### Required action A
According to the notes on encoding and evolution, which company developed Thrift?
### Required action B
Carry on the notes on encoding and evolution from the point where they stop.

### Selected text
=======

Chapter 4 - Encoding and Evolution
· 6 min readThese are my notes from the fourth chapter of Martin Kleppmann's Designing Data Intensive Applications.
Table of Contents
We should aim to build systems that make it easy to adapt to change: Evolvability.
Rolling upgrade: Deploying a new version to a few nodes at a time, checking whether the new version is running smoothly, and gradually working your way through all the nodes.
With rolling upgrades, new and old versions of the code, and old and new data formats may potentially all coexist in the system at the same time. For a system to run smoothly, compatibility needs to be in both directions.
Backward compatibility: Newer code can read data that was written by older code. Simpler to achieve.
Forward compatibility: Older code can read data written by newer code. This is trickier because it requires older code to ignore additions made by a newer version of the code.
Formats for Encoding Data #
Programs work with data that have at least 2 different representations:
- In memory data structures: optimized for efficient access and CPU manipulation
- Sequence of bytes (e.g. JSON) for transmitting over the network.
We need some kind of translation between the two representations:
Encoding/Serialization/Marshalling - Translation from in-memory representation to a byte sequence.
Decoding/ Deserialization - Byte sequence to in-memory representation.
There are a number of different libraries and encoding formats to choose from which we'll discuss next.
Language-Specific Formats #
Different programming languages have their built-in support for encoding in-memory objects into byte sequences. Java has Serializable, Ruby has Marshal and so on. However, these language-specific encodings have their own problems:
- The encoding is tied to a particular programming language, and reading the data in another language is difficult.
- Versioning data is often an afterthought. They often neglect the problems of backward and forward compatibility since they're intended for quick and easy use.
- Efficiency is also an afterthought. Java's serialization is notorious for bad performance and bloated encoding.
JSON, XML, and Binary Variants #
JSON and XML are the obvious contenders for standard encodings. CSV is another option. These formats are widely known, widely supported, and almost as widely disliked.
XML is often criticized for its verbose syntax. Apart from superficial syntactic issues, they also have subtle problems:
- There's ambiguity around how numbers are encoded. In XML and CSV, there's no distinction between a number and a string that happens to have digits. JSON distinguishes both, but does not distinguish integers and floating-point numbers, and does not specify a precision.
- No support for binary strings (sequences of bytes without a character encoding)
- Optional schema support for XML and JSON
Binary Encoding #
The choice of data format can have a big impact especially when the dataset is in the order of terabytes.
JSON is less verbose than XML, but both still use a lot of space compared to binary formats. This has led to a number of binary encodings for JSON (BSON, BJSON, etc) and XML (WBXML, etc). BSON is used as the primary data representation in MongoDB for example.
Thrift and Protocol Buffers: These are binary encoding libraries. Protocol Buffers were developed at Google, while Thrift was developed at Facebook.

=======

### Recorded data
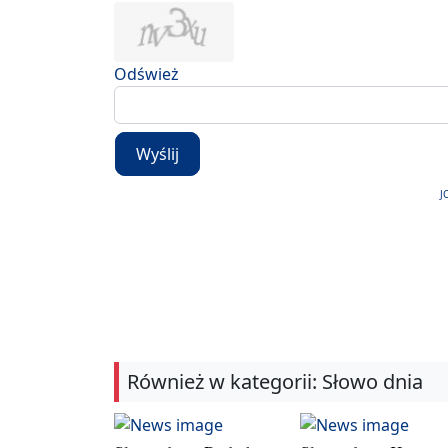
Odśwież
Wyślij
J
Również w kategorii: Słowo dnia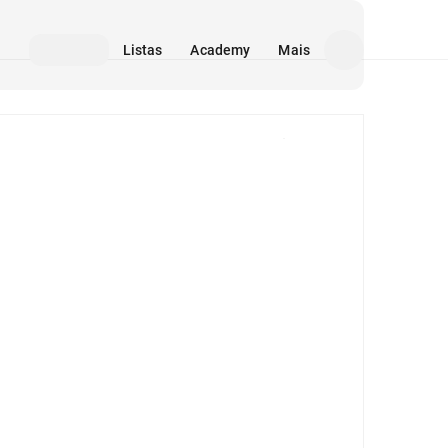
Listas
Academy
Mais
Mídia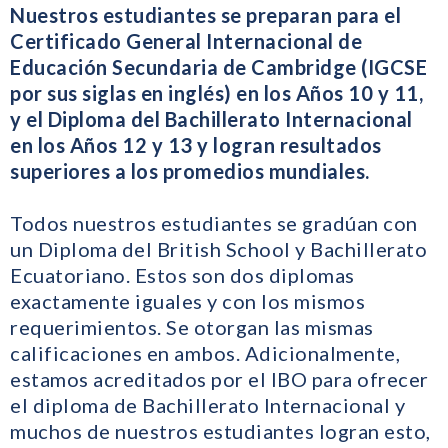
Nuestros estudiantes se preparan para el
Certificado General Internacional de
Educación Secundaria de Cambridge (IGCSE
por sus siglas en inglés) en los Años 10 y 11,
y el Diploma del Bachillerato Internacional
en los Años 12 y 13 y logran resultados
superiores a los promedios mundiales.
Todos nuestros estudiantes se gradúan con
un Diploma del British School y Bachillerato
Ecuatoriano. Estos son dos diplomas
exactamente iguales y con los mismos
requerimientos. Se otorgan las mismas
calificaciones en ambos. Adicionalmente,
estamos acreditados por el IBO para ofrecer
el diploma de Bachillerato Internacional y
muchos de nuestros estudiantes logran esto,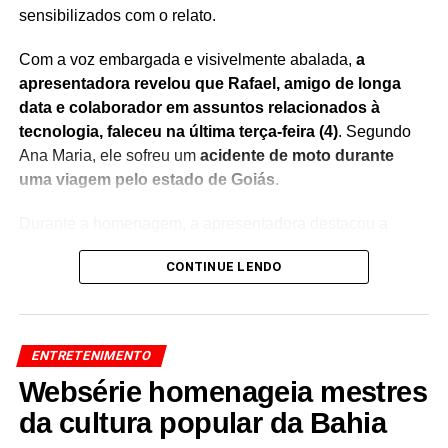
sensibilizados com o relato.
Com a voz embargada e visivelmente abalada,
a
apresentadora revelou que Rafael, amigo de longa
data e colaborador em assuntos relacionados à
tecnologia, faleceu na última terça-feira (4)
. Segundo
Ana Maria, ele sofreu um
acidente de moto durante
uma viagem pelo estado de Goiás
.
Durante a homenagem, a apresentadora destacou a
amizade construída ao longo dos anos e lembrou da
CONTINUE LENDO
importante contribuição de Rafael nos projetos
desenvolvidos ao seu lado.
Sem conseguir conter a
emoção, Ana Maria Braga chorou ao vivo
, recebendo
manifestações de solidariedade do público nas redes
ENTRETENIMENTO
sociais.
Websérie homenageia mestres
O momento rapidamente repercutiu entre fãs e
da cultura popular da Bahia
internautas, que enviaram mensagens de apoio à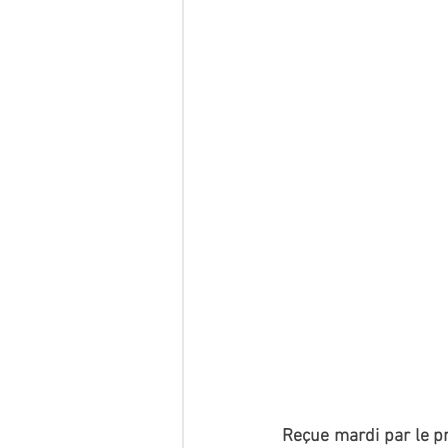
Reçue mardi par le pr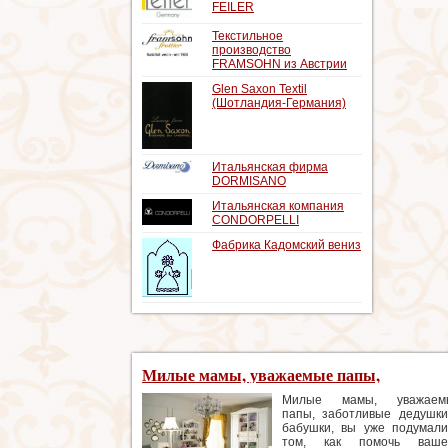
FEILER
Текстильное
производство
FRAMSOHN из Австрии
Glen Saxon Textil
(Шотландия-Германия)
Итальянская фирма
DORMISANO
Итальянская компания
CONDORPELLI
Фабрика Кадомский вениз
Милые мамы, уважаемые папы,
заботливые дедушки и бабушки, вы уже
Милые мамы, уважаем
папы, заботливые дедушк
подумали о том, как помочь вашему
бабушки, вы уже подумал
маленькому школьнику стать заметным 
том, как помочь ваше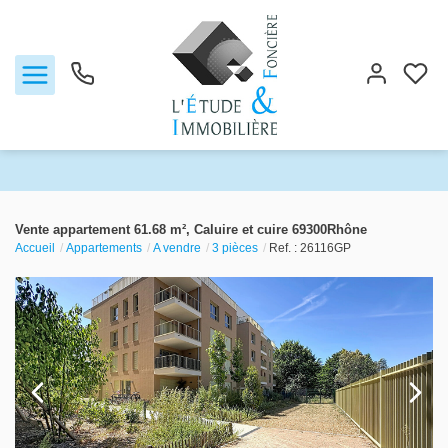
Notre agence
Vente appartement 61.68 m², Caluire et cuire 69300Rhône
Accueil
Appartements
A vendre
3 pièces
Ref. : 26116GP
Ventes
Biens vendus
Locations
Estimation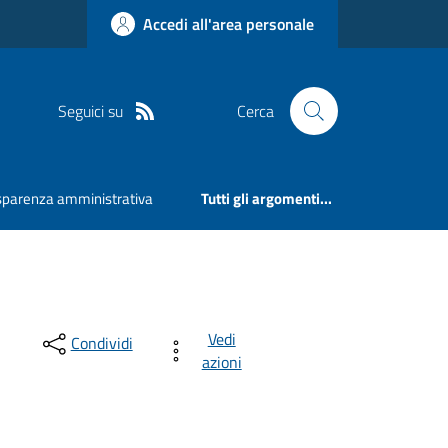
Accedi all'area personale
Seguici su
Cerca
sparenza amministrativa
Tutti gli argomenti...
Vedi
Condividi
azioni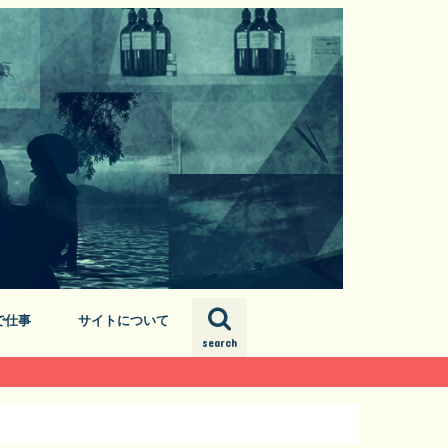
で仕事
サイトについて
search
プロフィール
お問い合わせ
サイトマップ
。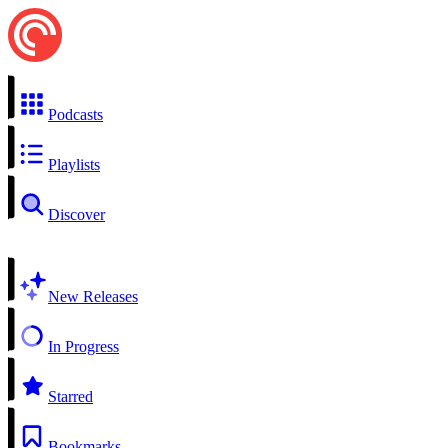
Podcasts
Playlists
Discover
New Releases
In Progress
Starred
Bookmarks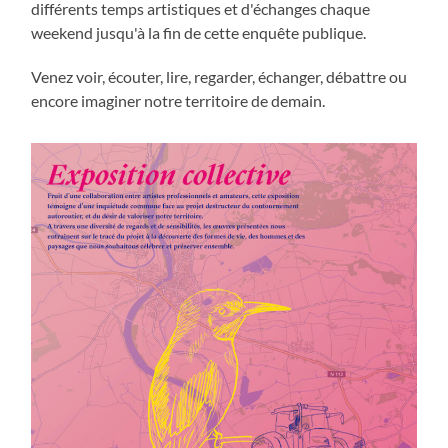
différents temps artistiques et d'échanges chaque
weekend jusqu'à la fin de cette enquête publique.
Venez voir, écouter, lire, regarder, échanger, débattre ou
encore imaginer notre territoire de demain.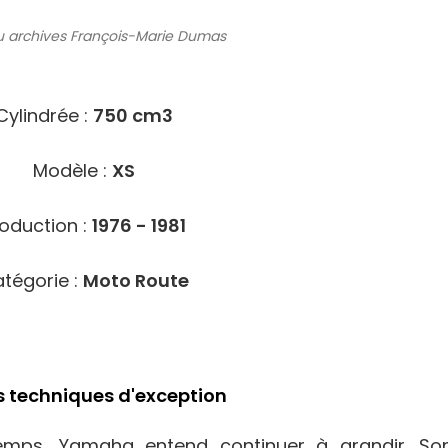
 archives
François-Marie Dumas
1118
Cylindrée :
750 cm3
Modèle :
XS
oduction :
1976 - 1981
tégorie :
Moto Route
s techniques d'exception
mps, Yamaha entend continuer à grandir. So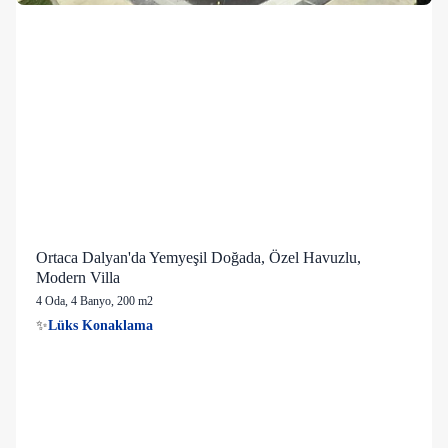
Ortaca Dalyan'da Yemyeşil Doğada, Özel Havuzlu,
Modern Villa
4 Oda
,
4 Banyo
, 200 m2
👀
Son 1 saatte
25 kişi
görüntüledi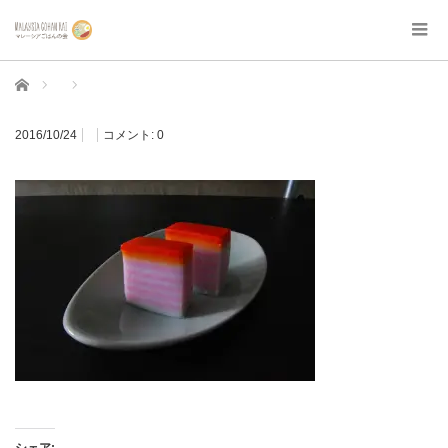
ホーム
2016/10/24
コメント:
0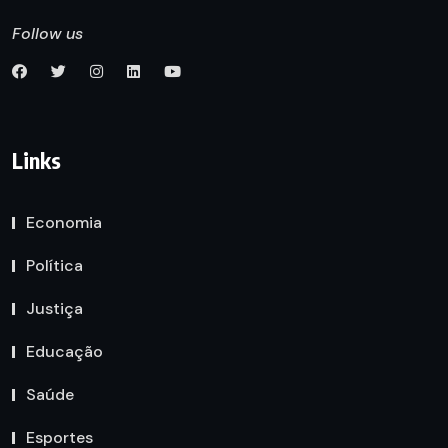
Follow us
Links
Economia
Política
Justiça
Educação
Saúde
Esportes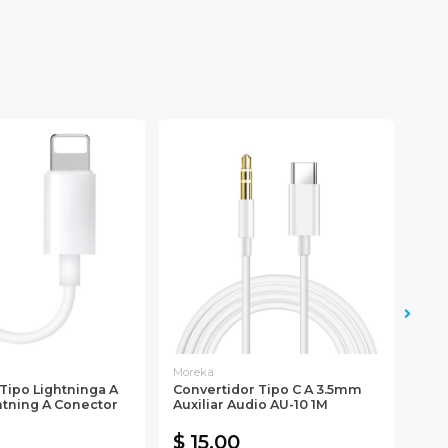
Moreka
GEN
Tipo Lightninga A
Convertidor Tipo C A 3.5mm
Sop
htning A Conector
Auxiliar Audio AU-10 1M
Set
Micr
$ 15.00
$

=======

### Answer area A
Facebook

### Answer area B
Avro: Another binary encoding format different from the two above. This started out as a sub project of Hadoop.
These encoding libraries have some interesting encoding rules which I skipped: http://martin.kleppmann.com/2012/12/05/schema-evolution-in-avro-protocol-buffers-thrift.html
Modes of Dataflow #
Recall that it was stated earlier that to send data from one process to another with which you don't share memory, it needs to be encoded as a sequence of bytes.
We also said that forward and backward compatibility are important.
Here, we'll explore how data flows between processes:
Dataflow Through Databases #
The process that writes to a database encodes the data, while the process the reads from it decodes it. It could be the same process doing both, or different processes.
Forward compatibility is required in databases: If different processes are accessing the database, and one of the processes is from a newer version of the application ( say during a rolling upgrade), the newer code might write a value to the database. Forward compatibility is the ability of the process running the old code to be able to read the data written by the new code.
We also need backward compatibility so that code from a newer version of the app can read data written by an older version.
Data outlives code and often times, there's a need to migrate data to a new schema. Avro has sophisticated schema evolution rules that can allow a database to appear as if was encoded with a single schema, even though the underlying storage may contain records encoded with previous schema versions.
Dataflow Through Services: REST and RPC #
When there's communication between processes over a network, a common arrangement is to have two roles: clients (e.g. web browser) and servers.
The server typically exposes an API over the network for the client to make requests. This API is known as a service.
A server can also be a client to another service. E.g. a web app server is usually a client to a database.
A difference between a web app service and a database service is that there's usually tighter restriction on the former.
Service-oriented architecture (SOA): Decomposing a large application into smaller components by area of functionality.
Web Services: If a service is communicated with using HTTP as the underlying protocol, it is called a web service. Two approaches to web services are REST and SOAP (Simple Object Access Protocol).
RPC: The RPC model tries to make a request to a remote network look the same as calling a function or method, within the same process ( location transparency - In computer networks, location transparency is the use of names to identify network resources, rather than their actual location).
There are certain problems with this approach though, which can be summarized under the fundamental fact that network calls are different from function calls. E.g.:
- A local function call is predictable and succeeds or fails depending on parameters under my control. A network call is unpredictable - the request or response packets can get lost, the remote machine may be slow etc.
- A local function call either returns a result, or throws an exception, or never returns (infinite loop). A network request has another possible outcome, it may return without a result, due to a timeout. There's no way of knowing whether the request got through or not.
- Retrying a failed network request could cause the action to be performed multiple times if the request actually got through, but the response was lost. Building a system for idempotence could prevent this though.
- The client and service may be implemented in different languages, so the RPC library would need to translate datatypes from one language to another. This is tricky because not all languages have the same types. This process does not exist in a single process written in a single language.
Despite these problems, RPC isn't going away. The new generation of RPC frameworks are explicit about the difference between a remote request and a local function call such as Finagle, Rest.li and GRPC.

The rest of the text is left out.